Creamy, cheesy, and utterly comforting, this Mexican Chicken Spaghetti combines tender chicken, melty Velveeta, zesty Rotel tomatoes, and spaghetti for a one-pot meal.
Prep Time15 minutes
Cook Time30 minutes
Total Time45 minutes
Course: Main
Cuisine: Mexican
Keyword: Easy
Servings: 4 servings

Equipment

  • Large Pot
  • Cutting Board
  • Knife

Ingredients

Ingredients

  • 1 lb Boneless, skinless chicken breasts Boiled and chopped
  • 1 lb Velveeta cheese Cubed, room temperature or cold
  • 1 can Rotel tomatoes 10 oz, drained slightly
  • 1 lb Spaghetti pasta Broken in half if desired
  • 1 stick Butter 1/2 cup, for sautéing vegetables
  • 1 can Cream of chicken soup 10.5 oz, undiluted
  • 1 can Cream of mushroom soup 10.5 oz, undiluted
  • 1 medium Onion Chopped, about 1 cup
  • 1 medium Bell pepper Chopped, red or green, about 1 cup
  • 1/2 tsp Salt To taste
  • 1/4 tsp Pepper To taste

Instructions

  • Fill a large pot with water and a pinch of salt. Bring to a boil, add the chicken, and boil until fully cooked through, about 10–12 minutes. Remove the chicken and chop into bite-sized pieces.
  • In the same pot, add the spaghetti and cook until al dente, about 8–10 minutes.

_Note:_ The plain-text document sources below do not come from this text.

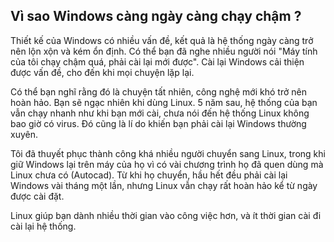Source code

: 

<div id="corps">

<h2>Vì sao Windows càng ngày càng chạy chậm ?</h2>

Thiết kế của Windows có nhiều vấn đề, kết quả là hệ thống ngày càng trở nên lộn 
xộn và kém ổn định. Có thể bạn đã nghe nhiều người nói "Máy tính của tôi chạy chậm quá, 
phải cài lại mới được". Cài lại Windows cải thiện được vấn đề, cho đến khi mọi chuyện 
lặp lại.

Có thể bạn nghĩ rằng đó là chuyện tất nhiên, công nghệ mới khó trở nên hoàn hảo. 
Bạn sẽ ngạc nhiên khi dùng Linux. 5 năm sau, hệ thống của bạn vẫn chạy nhanh như khi 
bạn mới cài, chưa nói đến hệ thống Linux không bao giờ có virus. Đó cũng là lí do 
khiến bạn phải cài lại Windows thường xuyên.

Tôi đã thuyết phục thành công khá nhiều người chuyển sang Linux, trong khi giữ Windows 
lại trên máy của họ vì có vài chương trình họ đã quen dùng mà Linux chưa có (Autocad). Từ 
khi họ chuyển, hầu hết đều phải cài lại Windows vài tháng một lần, nhưng Linux vẫn chạy 
rất hoàn hảo kể từ ngày được cài đặt.

Linux giúp bạn dành nhiều thời gian vào công việc hơn, và ít thời gian cài đi cài lại hệ thống.

</div>


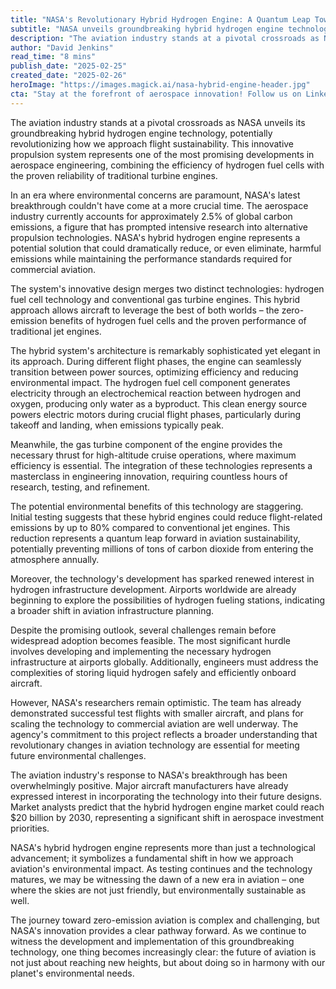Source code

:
 ```yaml
---
title: "NASA's Revolutionary Hybrid Hydrogen Engine: A Quantum Leap Towards Zero-Emission Aviation"
subtitle: "NASA unveils groundbreaking hybrid hydrogen engine technology that could transform aviation sustainability"
description: "The aviation industry stands at a pivotal crossroads as NASA unveils its groundbreaking hybrid hydrogen engine technology, potentially revolutionizing how we approach flight sustainability. This innovative propulsion system represents one of the most promising developments in aerospace engineering, combining the efficiency of hydrogen fuel cells with the proven reliability of traditional turbine engines."
author: "David Jenkins"
read_time: "8 mins"
publish_date: "2025-02-25"
created_date: "2025-02-26"
heroImage: "https://images.magick.ai/nasa-hybrid-engine-header.jpg"
cta: "Stay at the forefront of aerospace innovation! Follow us on LinkedIn for exclusive updates on groundbreaking technologies like NASA's hybrid hydrogen engine and other developments shaping the future of sustainable aviation."
---
```


The aviation industry stands at a pivotal crossroads as NASA unveils its groundbreaking hybrid hydrogen engine technology, potentially revolutionizing how we approach flight sustainability. This innovative propulsion system represents one of the most promising developments in aerospace engineering, combining the efficiency of hydrogen fuel cells with the proven reliability of traditional turbine engines.

In an era where environmental concerns are paramount, NASA's latest breakthrough couldn't have come at a more crucial time. The aerospace industry currently accounts for approximately 2.5% of global carbon emissions, a figure that has prompted intensive research into alternative propulsion technologies. NASA's hybrid hydrogen engine represents a potential solution that could dramatically reduce, or even eliminate, harmful emissions while maintaining the performance standards required for commercial aviation.

The system's innovative design merges two distinct technologies: hydrogen fuel cell technology and conventional gas turbine engines. This hybrid approach allows aircraft to leverage the best of both worlds – the zero-emission benefits of hydrogen fuel cells and the proven performance of traditional jet engines.

The hybrid system's architecture is remarkably sophisticated yet elegant in its approach. During different flight phases, the engine can seamlessly transition between power sources, optimizing efficiency and reducing environmental impact. The hydrogen fuel cell component generates electricity through an electrochemical reaction between hydrogen and oxygen, producing only water as a byproduct. This clean energy source powers electric motors during crucial flight phases, particularly during takeoff and landing, when emissions typically peak.

Meanwhile, the gas turbine component of the engine provides the necessary thrust for high-altitude cruise operations, where maximum efficiency is essential. The integration of these technologies represents a masterclass in engineering innovation, requiring countless hours of research, testing, and refinement.

The potential environmental benefits of this technology are staggering. Initial testing suggests that these hybrid engines could reduce flight-related emissions by up to 80% compared to conventional jet engines. This reduction represents a quantum leap forward in aviation sustainability, potentially preventing millions of tons of carbon dioxide from entering the atmosphere annually.

Moreover, the technology's development has sparked renewed interest in hydrogen infrastructure development. Airports worldwide are already beginning to explore the possibilities of hydrogen fueling stations, indicating a broader shift in aviation infrastructure planning.

Despite the promising outlook, several challenges remain before widespread adoption becomes feasible. The most significant hurdle involves developing and implementing the necessary hydrogen infrastructure at airports globally. Additionally, engineers must address the complexities of storing liquid hydrogen safely and efficiently onboard aircraft.

However, NASA's researchers remain optimistic. The team has already demonstrated successful test flights with smaller aircraft, and plans for scaling the technology to commercial aviation are well underway. The agency's commitment to this project reflects a broader understanding that revolutionary changes in aviation technology are essential for meeting future environmental challenges.

The aviation industry's response to NASA's breakthrough has been overwhelmingly positive. Major aircraft manufacturers have already expressed interest in incorporating the technology into their future designs. Market analysts predict that the hybrid hydrogen engine market could reach $20 billion by 2030, representing a significant shift in aerospace investment priorities.

NASA's hybrid hydrogen engine represents more than just a technological advancement; it symbolizes a fundamental shift in how we approach aviation's environmental impact. As testing continues and the technology matures, we may be witnessing the dawn of a new era in aviation – one where the skies are not just friendly, but environmentally sustainable as well.

The journey toward zero-emission aviation is complex and challenging, but NASA's innovation provides a clear pathway forward. As we continue to witness the development and implementation of this groundbreaking technology, one thing becomes increasingly clear: the future of aviation is not just about reaching new heights, but about doing so in harmony with our planet's environmental needs.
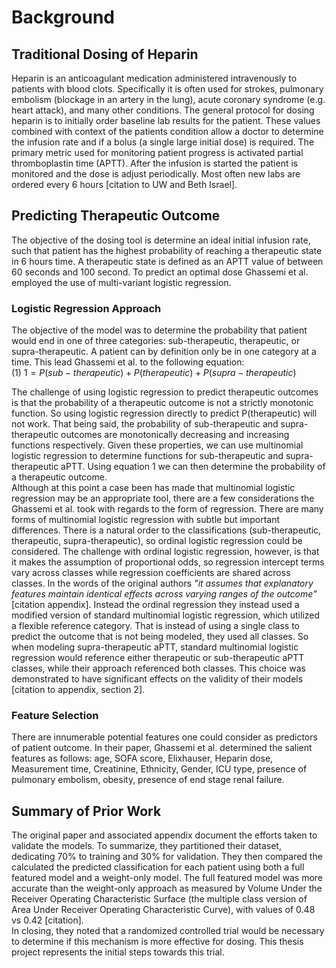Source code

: # Background

## Traditional Dosing of Heparin 

Heparin is an anticoagulant medication administered intravenously to patients with blood clots. Specifically it is often used for strokes, pulmonary embolism (blockage in an artery in the lung), acute coronary syndrome (e.g. heart attack), and many other conditions. The general protocol for dosing heparin is to initially order baseline lab results for the patient. These values combined with context of the patients condition allow a doctor to determine the infusion rate and if a bolus (a single large initial dose) is required. The primary metric used for monitoring patient progress is activated partial thromboplastin time (APTT). After the infusion is started the patient is monitored and the dose is adjust periodically. Most often new labs are ordered every 6 hours [citation to UW and Beth Israel].

<!--
After the introductory chapter, it seems fairly common to 
include a chapter that reviews the literature and 
introduces methodology used throughout the thesis.
-->



<!-- Explain what heparin is, how heparin is traditional prescribed.   -->
<!-- reference dosage guidelines which are in the appendix.  -->

<!-- ## High Level -->

<!-- At a high level explain what we want to do - remove doctors manual process/guessing heuristics.   -->
<!-- we want to predict the amount of heparin needed to get a therapeutic aptt. explain aptt is our marker for success. explain that there is a lot of data that can be used for predictions - explain how they selected their features.   -->

## Predicting Therapeutic Outcome

The objective of the dosing tool is determine an ideal initial infusion rate, such that patient has the highest probability of reaching a therapeutic state in 6 hours time. A therapeutic state is defined as an APTT value of between 60 seconds and 100 second. To predict an optimal dose Ghassemi et al. employed the use of multi-variant logistic regression. 


### Logistic Regression Approach 

<!-- Logistic regression  -->
The objective of the model was to determine the probability that patient would end in one of three categories: sub-therapeutic, therapeutic, or supra-therapeutic. A patient can by definition only be in one category at a time. This lead Ghassemi et al. to the following equation:  
(1) $1 = P(sub-therapeutic) + P(therapeutic) + P(supra-therapeutic)$  

The challenge of using logistic regression to predict therapeutic outcomes is that the probability of a therapeutic outcome is not a strictly monotonic function. So using logistic regression directly to predict P(therapeutic) will not work. That being said, the probability of sub-therapeutic and supra-therapeutic outcomes are monotonically decreasing and increasing functions respectively. Given these properties, we can use multinomial logistic regression to determine functions for sub-therapeutic and supra-therapeutic aPTT. Using equation 1 we can then determine the probability of a therapeutic outcome.  
Although at this point a case been has made that multinomial logistic regression may be an appropriate tool, there are a few considerations the Ghassemi et al. took with regards to the form of regression. There are many forms of multinomial logistic regression with subtle but important differences. There is a natural order to the classifications (sub-therapeutic, therapeutic, supra-therapeutic), so ordinal logistic regression could be considered. The challenge with ordinal logistic regression, however, is that it makes the assumption of proportional odds, so regression intercept terms vary across classes while regression coefficients are shared across classes. In the words of the original authors *"it assumes that explanatory features maintain identical effects across varying ranges of the outcome"*[citation appendix]. Instead the ordinal regression they instead used a modified version of standard multinomial logistic regression, which utilized a flexible reference category. That is instead of using a single class to predict the outcome that is not being modeled, they used all classes. So when modeling supra-therapeutic aPTT, standard multinomial logistic regression would reference either therapeutic or sub-therapeutic aPTT classes, while their approach referenced both classes. This choice was demonstrated to have significant effects on the validity of their models [citation to appendix, section 2].   


<!-- To predict the probability of a therapeutic outcome  -->

<!-- explain different techniques that could be used (svm, logistic regression, others listed in their paper)   -->
<!-- then explain that mohammad et al chose to use logistic regression because it had a natural relationship with this...   -->


<!-- explain what logistic regression is and how they used the multiparameter model.   -->
<!-- explain how they choose features for the model.   -->
<!-- explain assumption of proportional odds-   -->


### Feature Selection 
There are innumerable potential features one could consider as predictors of patient outcome. In their paper, Ghassemi et al. determined the salient features as follows: age, SOFA score, Elixhauser, Heparin dose, Measurement time, Creatinine, Ethnicity, Gender, ICU type, presence of pulmonary embolism, obesity, presence of end stage renal failure. 


## Summary of Prior Work

The original paper and associated appendix document the efforts taken to validate the models. To summarize, they partitioned their dataset, dedicating 70% to training and 30% for validation. They then compared the calculated the predicted classification for each patient using both a full featured model and a weight-only model. The full featured model was more accurate than the weight-only approach as measured by Volume Under the Receiver Operating Characteristic Surface (the multiple class version of Area Under Receiver Operating Characteristic Curve), with values of 0.48 vs 0.42 [citation].  
In closing, they noted that a randomized controlled trial would be necessary to determine if this mechanism is more effective for dosing. This thesis project represents the initial steps towards this trial. 

<!-- Summary of the results from their paper.  It is better than weight based system alone.   -->
<!-- They weren't able to test if it was better than an actual doctor because you'd need to have the system in place to do that. That is where this system/survey comes into play.   -->

<!-- Insert an unordered list -->

<!-- - first item in the list
- second item in the list
- third item in the list

 -->


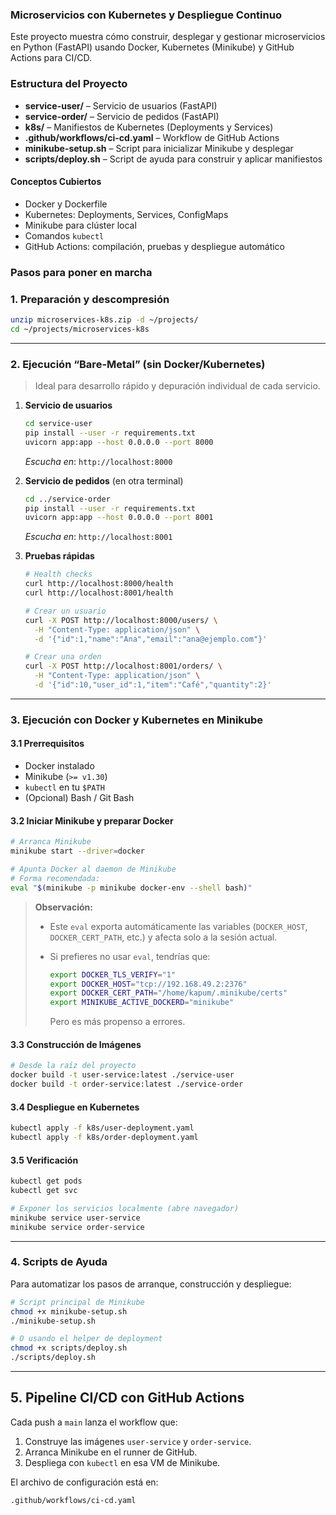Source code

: ### Microservicios con Kubernetes y Despliegue Continuo

Este proyecto muestra cómo construir, desplegar y gestionar microservicios en Python (FastAPI) usando Docker, Kubernetes (Minikube) y GitHub Actions para CI/CD.

### Estructura del Proyecto

* **service-user/** – Servicio de usuarios (FastAPI)
* **service-order/** – Servicio de pedidos (FastAPI)
* **k8s/** – Manifiestos de Kubernetes (Deployments y Services)
* **.github/workflows/ci-cd.yaml** – Workflow de GitHub Actions
* **minikube-setup.sh** – Script para inicializar Minikube y desplegar
* **scripts/deploy.sh** – Script de ayuda para construir y aplicar manifiestos

#### Conceptos Cubiertos

* Docker y Dockerfile
* Kubernetes: Deployments, Services, ConfigMaps
* Minikube para clúster local
* Comandos `kubectl`
* GitHub Actions: compilación, pruebas y despliegue automático

### Pasos para poner en marcha

### 1. Preparación y descompresión

```bash
unzip microservices-k8s.zip -d ~/projects/
cd ~/projects/microservices-k8s
```

---

### 2. Ejecución “Bare-Metal” (sin Docker/Kubernetes)

> Ideal para desarrollo rápido y depuración individual de cada servicio.

1. **Servicio de usuarios**

   ```bash
   cd service-user
   pip install --user -r requirements.txt
   uvicorn app:app --host 0.0.0.0 --port 8000
   ```

   *Escucha en*: `http://localhost:8000`

2. **Servicio de pedidos** (en otra terminal)

   ```bash
   cd ../service-order
   pip install --user -r requirements.txt
   uvicorn app:app --host 0.0.0.0 --port 8001
   ```

   *Escucha en*: `http://localhost:8001`

3. **Pruebas rápidas**

   ```bash
   # Health checks
   curl http://localhost:8000/health
   curl http://localhost:8001/health

   # Crear un usuario
   curl -X POST http://localhost:8000/users/ \
     -H "Content-Type: application/json" \
     -d '{"id":1,"name":"Ana","email":"ana@ejemplo.com"}'

   # Crear una orden
   curl -X POST http://localhost:8001/orders/ \
     -H "Content-Type: application/json" \
     -d '{"id":10,"user_id":1,"item":"Café","quantity":2}'
   ```

---

### 3. Ejecución con Docker y Kubernetes en Minikube

#### 3.1 Prerrequisitos

* Docker instalado
* Minikube (`>= v1.30`)
* `kubectl` en tu `$PATH`
* (Opcional) Bash / Git Bash

#### 3.2 Iniciar Minikube y preparar Docker

```bash
# Arranca Minikube
minikube start --driver=docker

# Apunta Docker al daemon de Minikube
# Forma recomendada:
eval "$(minikube -p minikube docker-env --shell bash)"
```

> **Observación:**
>
> * Este `eval` exporta automáticamente las variables (`DOCKER_HOST`, `DOCKER_CERT_PATH`, etc.) y afecta solo a la sesión actual.
> * Si prefieres no usar `eval`, tendrías que:
>
>   ```bash
>   export DOCKER_TLS_VERIFY="1"
>   export DOCKER_HOST="tcp://192.168.49.2:2376"
>   export DOCKER_CERT_PATH="/home/kapum/.minikube/certs"
>   export MINIKUBE_ACTIVE_DOCKERD="minikube"
>   ```
>
>   Pero es más propenso a errores.

#### 3.3 Construcción de Imágenes

```bash
# Desde la raíz del proyecto
docker build -t user-service:latest ./service-user
docker build -t order-service:latest ./service-order
```

#### 3.4 Despliegue en Kubernetes

```bash
kubectl apply -f k8s/user-deployment.yaml
kubectl apply -f k8s/order-deployment.yaml
```

#### 3.5 Verificación

```bash
kubectl get pods
kubectl get svc

# Exponer los servicios localmente (abre navegador)
minikube service user-service
minikube service order-service
```

---

### 4. Scripts de Ayuda

Para automatizar los pasos de arranque, construcción y despliegue:

```bash
# Script principal de Minikube
chmod +x minikube-setup.sh
./minikube-setup.sh

# O usando el helper de deployment
chmod +x scripts/deploy.sh
./scripts/deploy.sh
```

---

## 5. Pipeline CI/CD con GitHub Actions

Cada push a `main` lanza el workflow que:

1. Construye las imágenes `user-service` y `order-service`.
2. Arranca Minikube en el runner de GitHub.
3. Despliega con `kubectl` en esa VM de Minikube.

El archivo de configuración está en:

```
.github/workflows/ci-cd.yaml
```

Drain and set aside.
  • Return the empty pot to medium heat and add the butter. When melted, add the onion and bell pepper. Sauté until softened, about 5–7 minutes.
  • Reduce heat to low and add the Rotel tomatoes, cream of chicken soup, cream of mushroom soup, chopped chicken, and cooked spaghetti. Stir gently to combine.
  • Add the Velveeta cubes to the pot. Stir frequently until all cheese has melted and the mixture is creamy, about 8–10 minutes.
  • Taste and adjust seasoning with salt and pepper. Serve hot, garnished with cilantro or green onions if desired.

Notes

Store leftovers in an airtight container for up to 3–4 days. This dish can be frozen for up to 2 months.